◆ **EXERCISE MATERIALS**
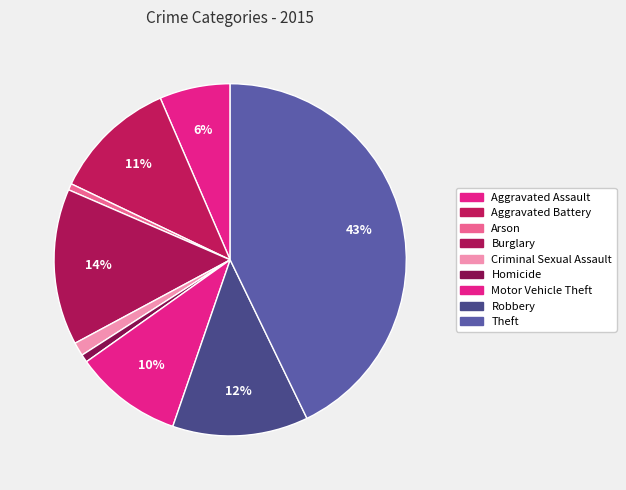

Which category has the biggest portion of the pie?

Theft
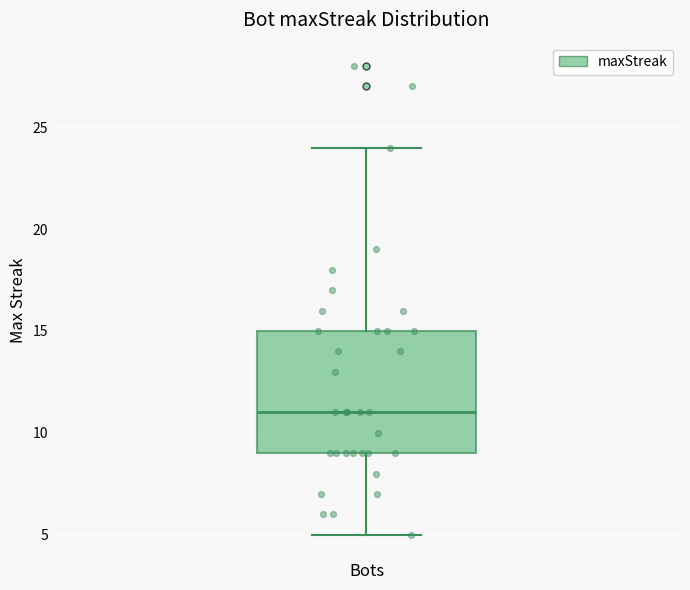

Transcribe this box plot: give where the median line is, the range the box spans, and where the two whiskers end, as read against the y-axis. The values are not printed on the chart, so give them approximately, as read against the axis.

median 11, box 9 to 15, whiskers 5 to 24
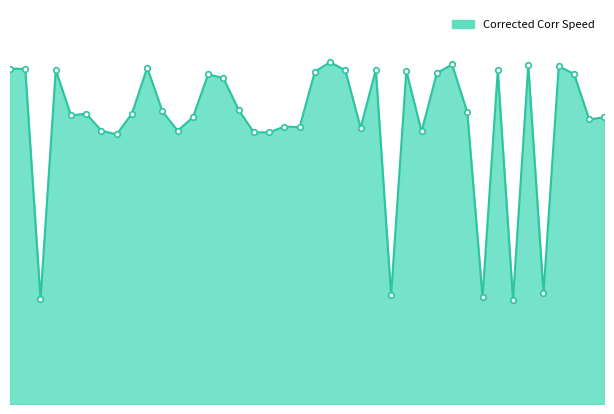

Is this an area chart (filled region under the line)?

Yes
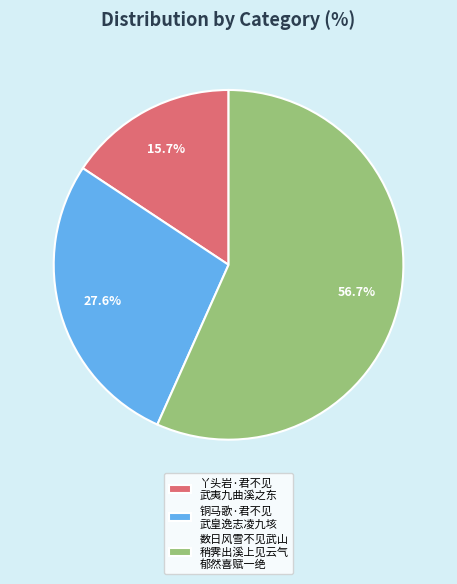

What percentage do 丫头岩·君不见 武夷九曲溪之东 and 铜马歌·君不见 武皇逸志凌九垓 together represent?

43.3%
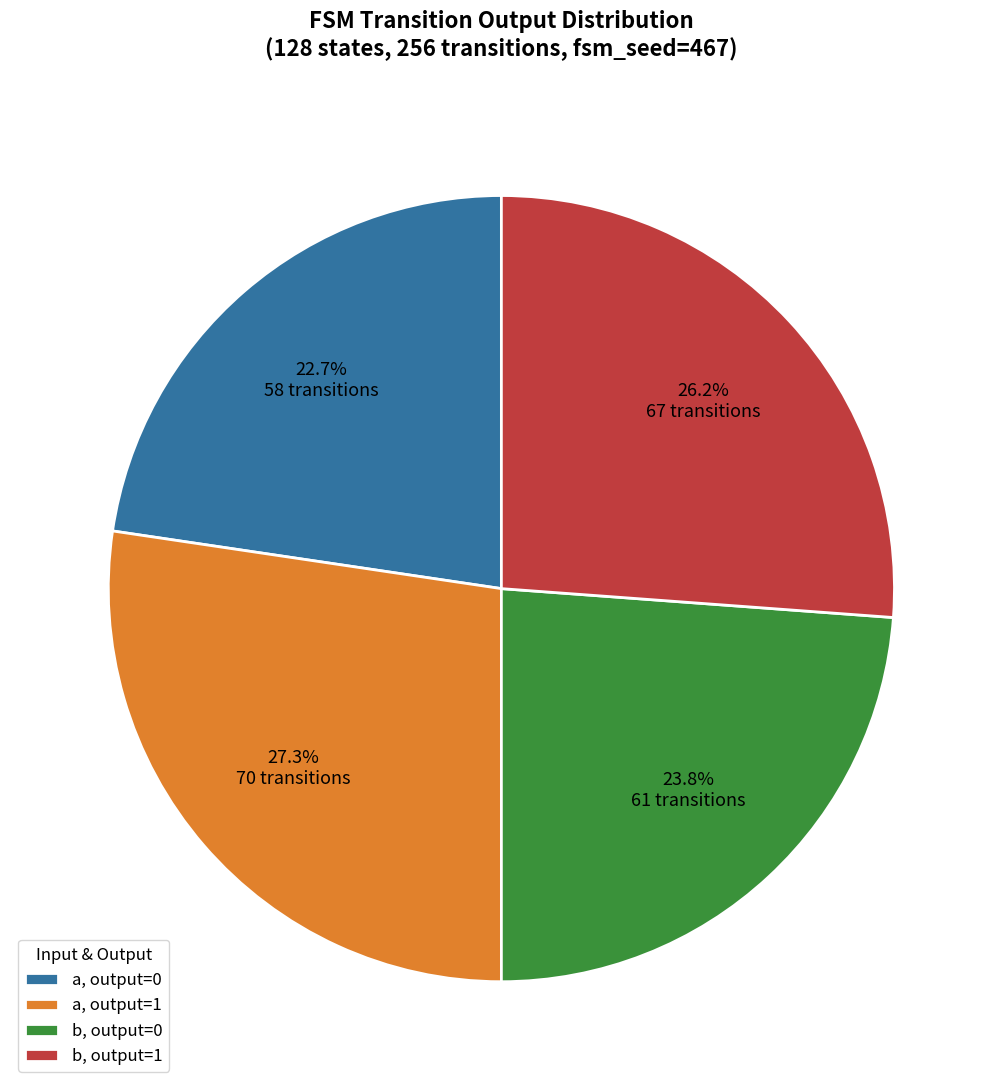

Is there a majority slice in this chart?

No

◆ **WRITTEN TASK**
Pick out every line of the listing above that contains the word "median", and copy each of those lines in full.

◆ **TASK SOLUTION**
Transcribe this box plot: give where the median line is, the range the box spans, and where the two whiskers end, as read against the y-axis. The values are not printed on the chart, so give them approximately, as read against the axis.
median 11, box 9 to 15, whiskers 5 to 24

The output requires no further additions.